Rating: 3.5 out of 5 stars
Stars: Winona Ryder, Catherine O'Hara, Martin Short
Director: Tim Burton
Starring a cast of stop-motion puppets with wiry limbs, bulbous eyes and death's-head grins, Tim Burton's reworking of his own short film from 1984 may not be far off his usual artistic beat, but it's still his most assured achievement since Sweeney Todd in 2007.
As often with Burton, the story contains an element of symbolic autobiography. Young Victor Frankenstein, voiced by Charlie Tahan, is a scientific genius and something of a misfit.
Sparky the dog, from Tim Burton's Frankenweenie.

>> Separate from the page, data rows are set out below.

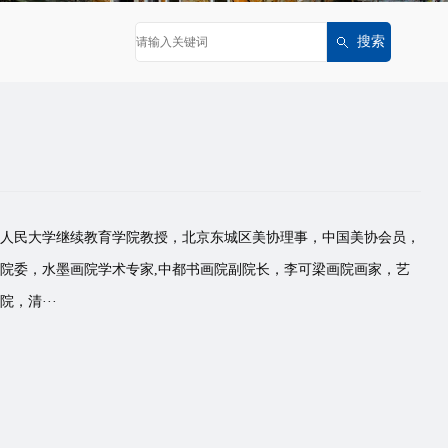
中国人民大学继续教育学院教授，北京东城区美协理事，中国美协会员，
院委，水墨画院学术专家,中都书画院副院长，李可梁画院画家，艺
，清···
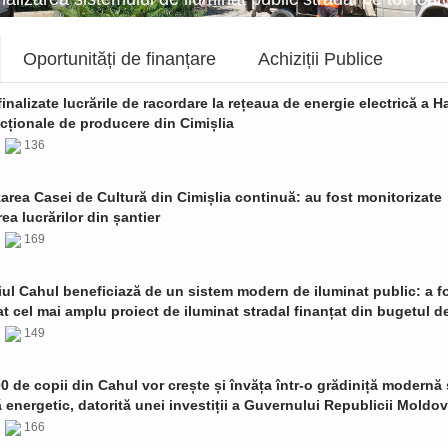
Oportunități de finanțare
Achiziții Publice
finalizate lucrările de racordare la rețeaua de energie electrică a Ha
cționale de producere din Cimișlia
6
136
zarea Casei de Cultură din Cimișlia continuă: au fost monitorizate
ea lucrărilor din șantier
6
169
ul Cahul beneficiază de un sistem modern de iluminat public: a f
t cel mai amplu proiect de iluminat stradal finanțat din bugetul de
6
149
0 de copii din Cahul vor crește și învăța într-o grădiniță modernă 
ă energetic, datorită unei investiții a Guvernului Republicii Moldo
6
166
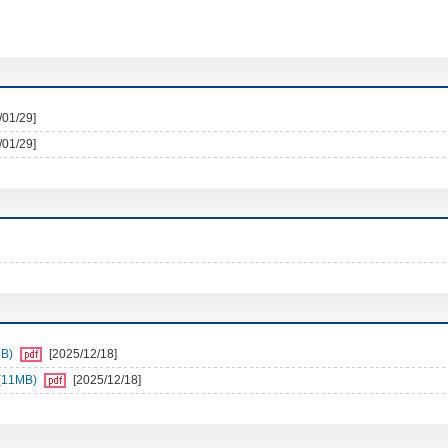
/01/29]
/01/29]
B)
[2025/12/18]
11MB)
[2025/12/18]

His only friend is his dog, Sparky - and when Sparky is hit by a car, Victor refuses to accept the death as final.
Through no fault of his own, Victor's experiments in corpse revival lead to horrific consequences, allowing Burton to prove that his trademark mock-Gothic images, with their exaggerations of depth and scale, are perfectly suited to 3D. In his way, Burton resists the conventions of Hollywood animation as boldly as Wes Anderson did in Fantastic Mr Fox. Many artistic decisions seem deliberately anti-commercial, from the use of black and white to the realistic close-ups of cat excrement.
Some children will be scared or distressed by the film's warped vision of everyday life.
Each of Victor's classmates resembles some kind of monster - particularly the hunchbacked Edgar "E" Gore, excellently voiced by 14-year-old Atticus Shaffer, who currently appears on TV's The Middle.
Yet this turns out to be one of Burton's most humanist films.
The script by John August defends the intellectual right to non-conformity while suggesting that science, like art, should be driven not just by curiosity but by compassion.
Ultimately, it's clear that Victor is the most sensible person in town, and that Burton's morbid humour comes from a serious place: a child not yet accustomed to the idea of death might well wonder how adults can think of anything else.